What to work on.
Look through the data below. Collect every line where the word "towel" occurs.

** Exercise data follows **

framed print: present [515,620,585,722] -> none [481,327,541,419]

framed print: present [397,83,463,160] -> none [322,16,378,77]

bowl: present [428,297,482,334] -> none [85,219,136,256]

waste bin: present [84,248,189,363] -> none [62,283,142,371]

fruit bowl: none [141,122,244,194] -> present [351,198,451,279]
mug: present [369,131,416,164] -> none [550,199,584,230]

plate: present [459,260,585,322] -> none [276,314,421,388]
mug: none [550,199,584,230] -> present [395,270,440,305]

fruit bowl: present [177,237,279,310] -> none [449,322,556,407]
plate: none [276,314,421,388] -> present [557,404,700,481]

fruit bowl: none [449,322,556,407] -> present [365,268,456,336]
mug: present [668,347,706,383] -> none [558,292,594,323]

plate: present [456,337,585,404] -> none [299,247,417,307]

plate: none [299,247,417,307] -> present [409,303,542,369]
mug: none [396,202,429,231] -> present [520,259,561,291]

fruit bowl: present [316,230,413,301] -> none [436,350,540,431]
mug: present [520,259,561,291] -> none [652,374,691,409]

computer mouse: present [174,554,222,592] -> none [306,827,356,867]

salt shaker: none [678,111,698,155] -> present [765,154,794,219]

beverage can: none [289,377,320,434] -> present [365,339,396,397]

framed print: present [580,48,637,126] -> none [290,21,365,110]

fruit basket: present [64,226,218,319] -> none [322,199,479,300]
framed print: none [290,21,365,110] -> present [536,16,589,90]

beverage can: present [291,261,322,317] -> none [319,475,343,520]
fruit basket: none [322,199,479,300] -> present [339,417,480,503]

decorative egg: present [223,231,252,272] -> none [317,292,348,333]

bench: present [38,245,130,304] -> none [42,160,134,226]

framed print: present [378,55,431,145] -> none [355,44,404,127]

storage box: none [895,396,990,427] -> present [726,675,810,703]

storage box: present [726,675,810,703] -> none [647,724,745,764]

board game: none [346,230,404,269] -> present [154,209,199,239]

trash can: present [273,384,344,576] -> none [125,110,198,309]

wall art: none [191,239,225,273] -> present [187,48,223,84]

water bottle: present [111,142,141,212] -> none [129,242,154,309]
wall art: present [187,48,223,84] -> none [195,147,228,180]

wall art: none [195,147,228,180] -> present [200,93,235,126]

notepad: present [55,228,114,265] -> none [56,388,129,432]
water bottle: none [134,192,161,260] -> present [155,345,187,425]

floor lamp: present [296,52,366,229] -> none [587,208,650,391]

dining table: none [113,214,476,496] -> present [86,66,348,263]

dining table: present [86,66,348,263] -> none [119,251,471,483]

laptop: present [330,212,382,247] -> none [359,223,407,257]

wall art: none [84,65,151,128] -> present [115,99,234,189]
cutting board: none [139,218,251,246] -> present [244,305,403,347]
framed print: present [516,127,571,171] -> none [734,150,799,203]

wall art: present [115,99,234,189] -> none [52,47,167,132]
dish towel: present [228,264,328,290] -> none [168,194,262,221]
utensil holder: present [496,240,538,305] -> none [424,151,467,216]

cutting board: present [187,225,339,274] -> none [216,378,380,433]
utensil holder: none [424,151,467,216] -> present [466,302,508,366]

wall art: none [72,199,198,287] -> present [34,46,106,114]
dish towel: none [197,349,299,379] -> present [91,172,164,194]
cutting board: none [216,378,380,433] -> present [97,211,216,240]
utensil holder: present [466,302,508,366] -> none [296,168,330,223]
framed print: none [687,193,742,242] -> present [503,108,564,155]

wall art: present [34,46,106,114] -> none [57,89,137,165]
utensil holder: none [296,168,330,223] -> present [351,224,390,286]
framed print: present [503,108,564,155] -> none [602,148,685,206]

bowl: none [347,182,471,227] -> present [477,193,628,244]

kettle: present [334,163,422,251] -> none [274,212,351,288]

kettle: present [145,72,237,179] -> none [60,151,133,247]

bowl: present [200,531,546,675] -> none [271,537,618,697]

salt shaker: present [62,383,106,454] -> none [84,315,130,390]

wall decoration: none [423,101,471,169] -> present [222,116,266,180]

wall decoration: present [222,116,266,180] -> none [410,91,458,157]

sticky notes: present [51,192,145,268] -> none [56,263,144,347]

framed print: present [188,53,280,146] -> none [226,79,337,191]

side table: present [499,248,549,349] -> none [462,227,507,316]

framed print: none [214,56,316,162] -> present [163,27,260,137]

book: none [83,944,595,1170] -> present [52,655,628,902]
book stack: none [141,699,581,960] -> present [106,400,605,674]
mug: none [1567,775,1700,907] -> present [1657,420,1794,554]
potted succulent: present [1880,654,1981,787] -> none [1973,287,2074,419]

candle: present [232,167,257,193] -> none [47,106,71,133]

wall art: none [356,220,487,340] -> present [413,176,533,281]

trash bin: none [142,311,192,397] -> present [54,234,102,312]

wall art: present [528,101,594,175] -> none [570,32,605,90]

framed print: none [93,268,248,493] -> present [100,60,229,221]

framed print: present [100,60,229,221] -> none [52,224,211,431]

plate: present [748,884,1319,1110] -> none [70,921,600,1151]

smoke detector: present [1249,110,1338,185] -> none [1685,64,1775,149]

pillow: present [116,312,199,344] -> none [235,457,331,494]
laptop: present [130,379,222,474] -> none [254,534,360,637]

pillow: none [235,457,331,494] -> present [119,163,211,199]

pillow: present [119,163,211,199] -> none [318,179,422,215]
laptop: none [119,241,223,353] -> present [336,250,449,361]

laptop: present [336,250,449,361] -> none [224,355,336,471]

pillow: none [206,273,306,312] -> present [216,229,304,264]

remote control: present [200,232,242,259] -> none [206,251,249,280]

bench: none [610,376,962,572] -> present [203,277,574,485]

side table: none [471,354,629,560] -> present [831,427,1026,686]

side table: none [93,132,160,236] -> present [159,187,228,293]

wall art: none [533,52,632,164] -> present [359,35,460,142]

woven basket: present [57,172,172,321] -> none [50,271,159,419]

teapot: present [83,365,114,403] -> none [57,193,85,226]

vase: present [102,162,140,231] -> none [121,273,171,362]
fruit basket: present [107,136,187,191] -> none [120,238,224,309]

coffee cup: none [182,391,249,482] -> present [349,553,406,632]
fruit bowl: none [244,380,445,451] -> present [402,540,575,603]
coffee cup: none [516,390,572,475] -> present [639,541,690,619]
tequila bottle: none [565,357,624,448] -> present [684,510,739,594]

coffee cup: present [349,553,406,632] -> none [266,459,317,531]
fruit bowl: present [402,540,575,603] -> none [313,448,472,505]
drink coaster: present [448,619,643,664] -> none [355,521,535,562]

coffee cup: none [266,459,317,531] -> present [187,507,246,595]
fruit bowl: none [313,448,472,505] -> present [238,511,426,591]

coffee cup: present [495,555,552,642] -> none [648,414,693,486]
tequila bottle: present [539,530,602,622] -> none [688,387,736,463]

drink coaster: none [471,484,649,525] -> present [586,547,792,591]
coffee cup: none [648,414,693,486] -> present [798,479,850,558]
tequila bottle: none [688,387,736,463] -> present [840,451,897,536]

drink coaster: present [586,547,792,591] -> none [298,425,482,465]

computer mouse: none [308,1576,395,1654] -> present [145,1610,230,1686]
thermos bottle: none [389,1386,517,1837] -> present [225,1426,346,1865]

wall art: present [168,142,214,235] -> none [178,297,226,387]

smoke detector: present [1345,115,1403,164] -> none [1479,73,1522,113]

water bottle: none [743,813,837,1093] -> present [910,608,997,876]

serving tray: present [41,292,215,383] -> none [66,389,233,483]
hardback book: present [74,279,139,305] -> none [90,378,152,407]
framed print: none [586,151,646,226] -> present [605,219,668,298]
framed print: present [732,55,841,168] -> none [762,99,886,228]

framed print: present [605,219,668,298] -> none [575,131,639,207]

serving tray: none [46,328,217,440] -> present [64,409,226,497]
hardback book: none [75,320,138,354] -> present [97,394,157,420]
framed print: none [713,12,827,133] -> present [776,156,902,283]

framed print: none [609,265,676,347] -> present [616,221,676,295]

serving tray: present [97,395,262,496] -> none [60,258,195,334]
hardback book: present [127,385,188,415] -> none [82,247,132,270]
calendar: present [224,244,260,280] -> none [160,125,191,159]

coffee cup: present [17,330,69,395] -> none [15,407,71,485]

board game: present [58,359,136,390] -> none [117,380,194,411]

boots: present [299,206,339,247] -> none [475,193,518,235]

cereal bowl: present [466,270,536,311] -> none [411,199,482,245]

** End of Exercise data **

Answer to the problem.
dish towel: present [228,264,328,290] -> none [168,194,262,221]
dish towel: none [197,349,299,379] -> present [91,172,164,194]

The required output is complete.